The optimal treatment of Graves' disease in childhood remains a matter of debate. Most children are initially treated with antithyroid drugs, although lasting remission after about 24 months of treatment occurs in less than 30%. For the remaining patients, total thyroidectomy or radioiodine therapy represent definitive therapeutic options, both of which carry a high risk of development of permanent hypothyroidism (29). Furthermore, concerns about potential thyroid malignancy, hyperparathyroidism, and increased risk of mortality associated with administration of radioiodine (30,31) have resulted in this being a less preferred therapeutic approach amongst pediatric endocrinologists. There is a distinct lack of evidence-based strategies for the management of Graves' disease in children, highlighting the need for prospective randomized trials with long-term follow-up, evaluating the efficacy and safety of short- and long-term treatment with antithyroid drugs, radioactive iodine, or surgery (29). In addition, stratification of patients according to the risk of relapse will lead to significant improvements in the management of pediatric Graves' disease and confirmation of the findings presented by Chung and colleagues (5) in children may prove to be useful in this respect.

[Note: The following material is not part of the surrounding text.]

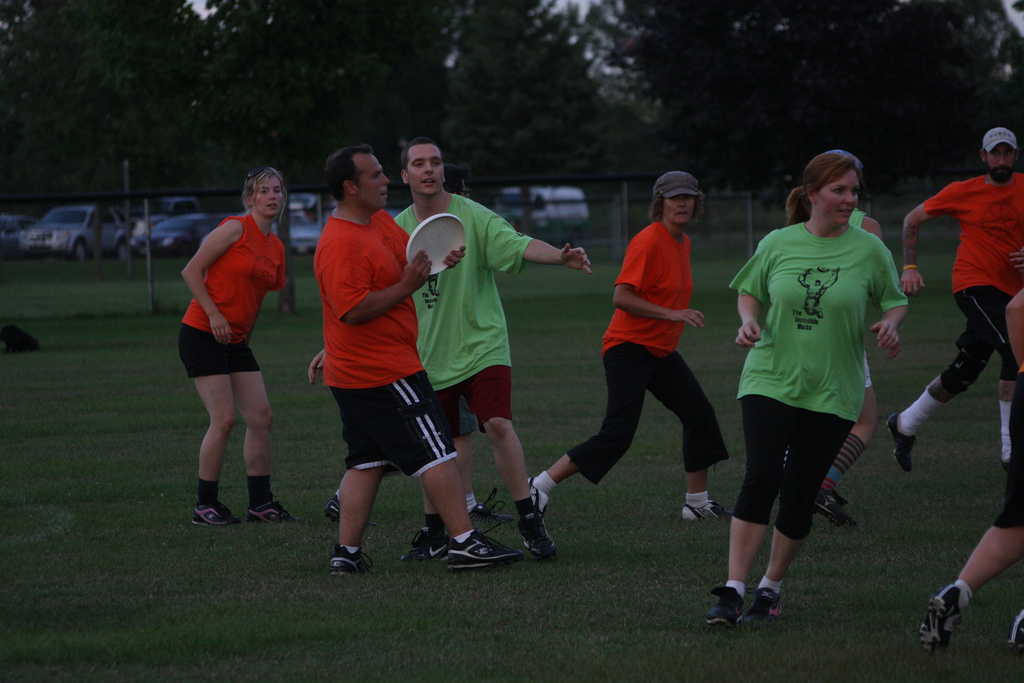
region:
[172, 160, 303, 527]
a person is playing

Patients with Graves' ophthalmopathy represent a further subset in whom antithyroid drug therapy is preferred by many clinicians. Radioiodine therapy may cause progression of eye disease in about 15% of cases and this is more likely in smokers and in those who have pre-existing ophthalmopathy and if post-radioiodine hypothyroidism is not corrected promptly (32). Concomitant administration of glucocorticoids is highly effective in preventing radioiodine-associated progression of Graves' ophthalmopathy. Neither antithyroid drug therapy nor thyroidectomy affect the natural course of Graves' eye disease (32) and a recent systematic review showed no statistically increased risk of ophthalmopathy when comparing radioiodine therapy with surgery, whereas this risk was significantly higher when comparing radioiodine and antithyroid drugs (33). At present, it remains a matter of debate whether thionamide drugs are the preferred treatment modality for patients with Graves' ophthalmopathy.

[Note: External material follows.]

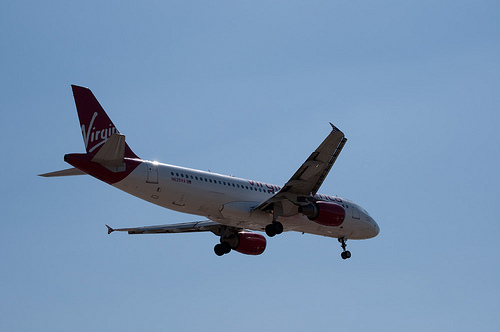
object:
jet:
[35, 84, 382, 261]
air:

In summary, antithyroid drugs continue to be important in the management of Graves' disease and most patients with hyperthyroidism will receive these drugs at least in the short to medium term. Efforts to predict the likelihood of lasting remission following a prolonged course of thionamide drugs have failed to identify parameters that are sufficiently sensitive and specific to predict response in individual patients. A carefully performed study presented by Chung et al. (5) and published in this issue of Thyroid indicates that the development of raised serum TSH concentrations during treatment with methimazole may be a useful prognostic indicator in this respect.